Kyanite is appreciated among mineral collectors because of its beautiful and unique appearance and properties.
Kyanite Properties and Color
One of the most noteworthy physical properties of kyanite is the shape in which it forms in nature. Kyanite usually forms long, thing, columnar crystals. These crystals have a very distinctive shape and texture, and collectors generally find them quite appealing. Because the columnar crystals are so recognizable, it is usually easy to identify kyanite on sight.
Another very noteworthy characteristic is the fact that it exhibits what is called “anisotropism.” This simply means that it has a different hardness depending on which angle you are measuring it from. Out of all minerals which exhibit this property, it is probably the best known. The vertical hardness of the stone measures between 4.5 to 5.5 on the Mohs scale, while the horizontal hardness comes in at 6 to 7.
If you possess a kyanite crystal, you must be quite careful with it. It is very brittle, and because of its structure, it flakes apart easily, rather like mica, which you may be more familiar with. It easily chips into fragments if you do not store it safely, especially during transport.
Kyanite is usually found in aluminum-rich metamorphic pegmatites, but is sometimes also found in sedimentary rock deposits. Owing to how kyanite is formed, its presence in metamorphic rock typically points toward pressures in excess of four kilobars. While it is stable in normal temperatures, above 1100 degrees Celsius, it breaks down.

• **Set problem A**
In the kyanite text, what is the horizontal hardness of kyanite on the Mohs scale?
• **Set problem B**
Write out the kyanite text from "Kyanite Properties and" up to and including "kyanite on sight.".
Rely only on the kyanite text, not on outside knowledge.

• **Dataset section**
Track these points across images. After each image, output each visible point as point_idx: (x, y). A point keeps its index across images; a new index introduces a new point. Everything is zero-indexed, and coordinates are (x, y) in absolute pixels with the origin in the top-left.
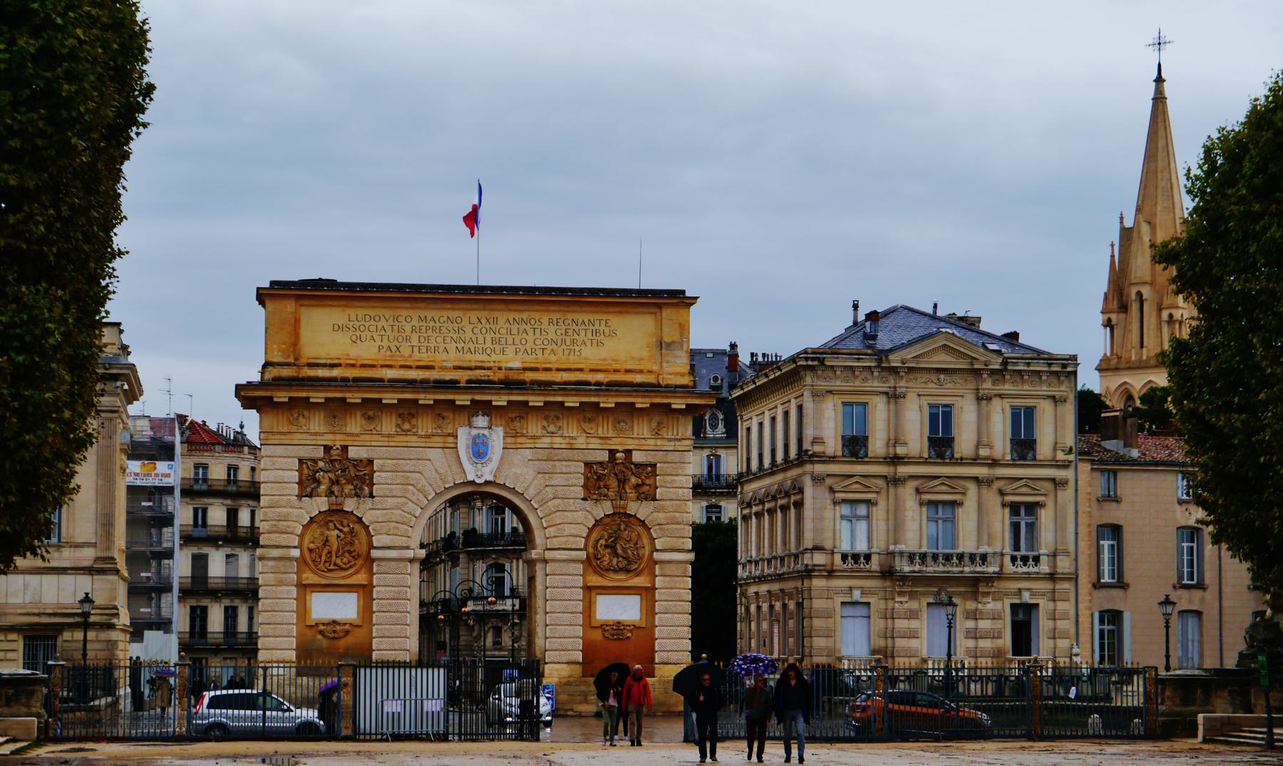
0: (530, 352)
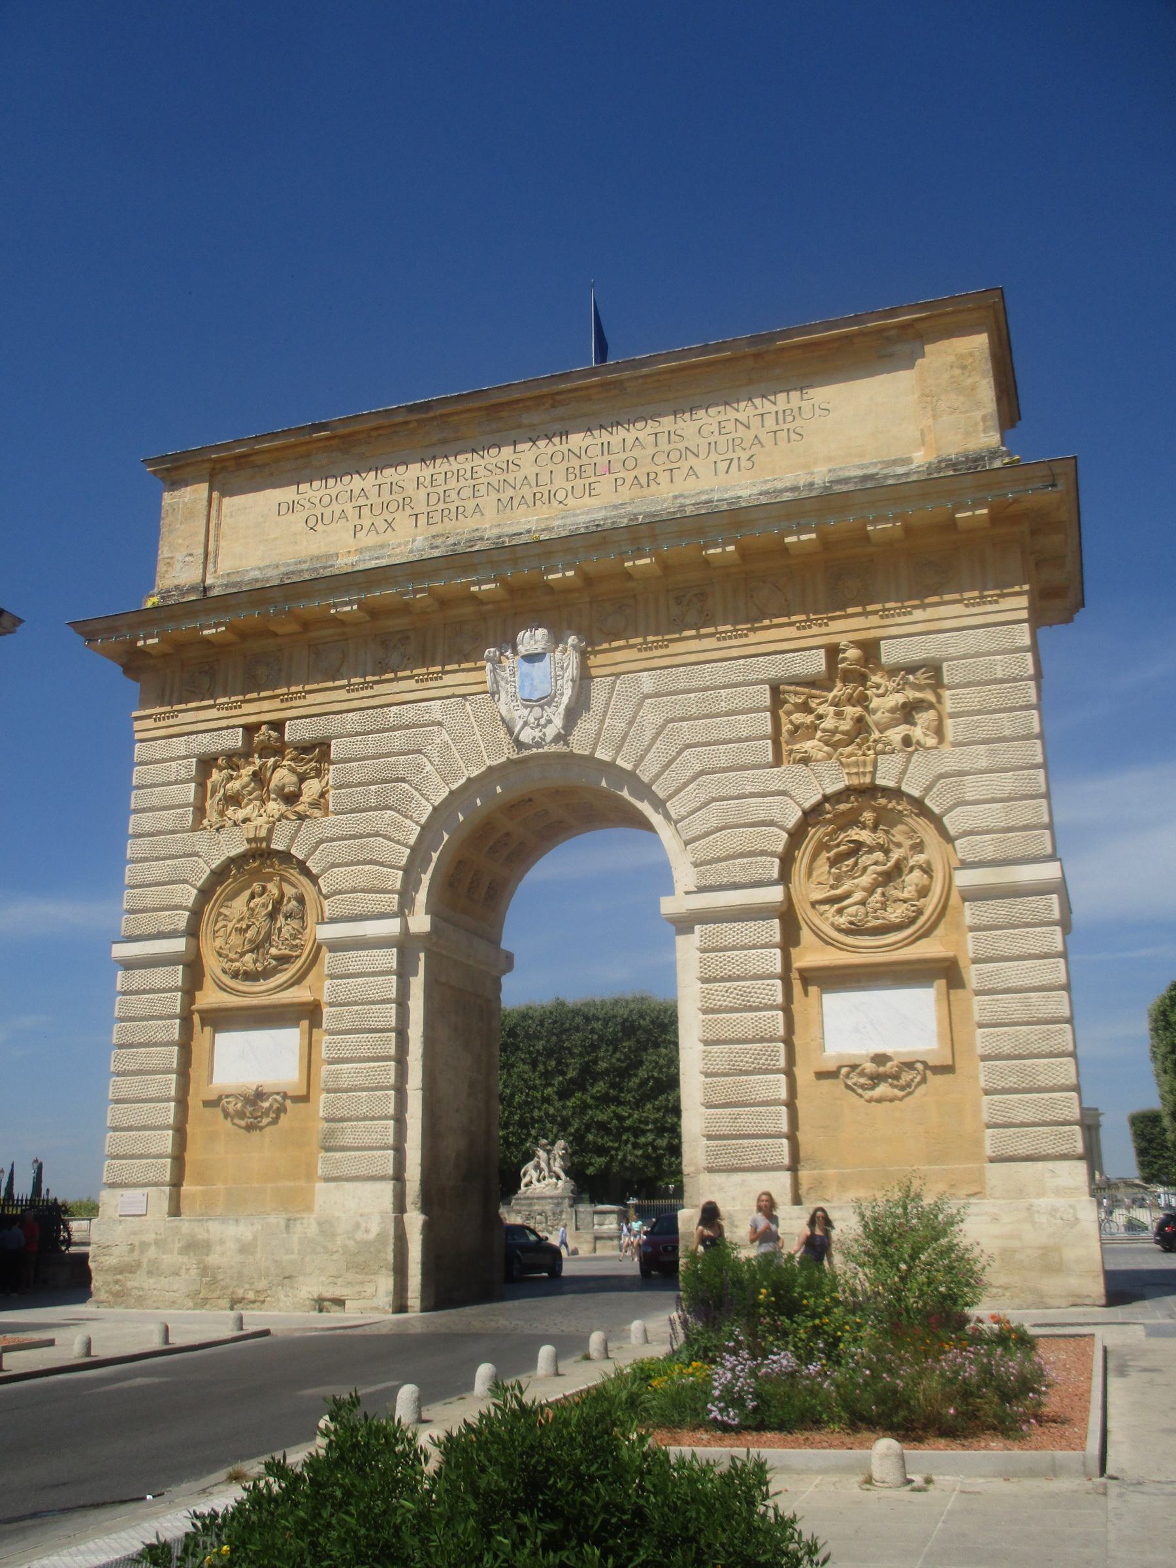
0: (644, 481)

• **Written answer A**
6 to 7

• **Written answer B**
Kyanite Properties and Color
One of the most noteworthy physical properties of kyanite is the shape in which it forms in nature. Kyanite usually forms long, thing, columnar crystals. These crystals have a very distinctive shape and texture, and collectors generally find them quite appealing. Because the columnar crystals are so recognizable, it is usually easy to identify kyanite on sight.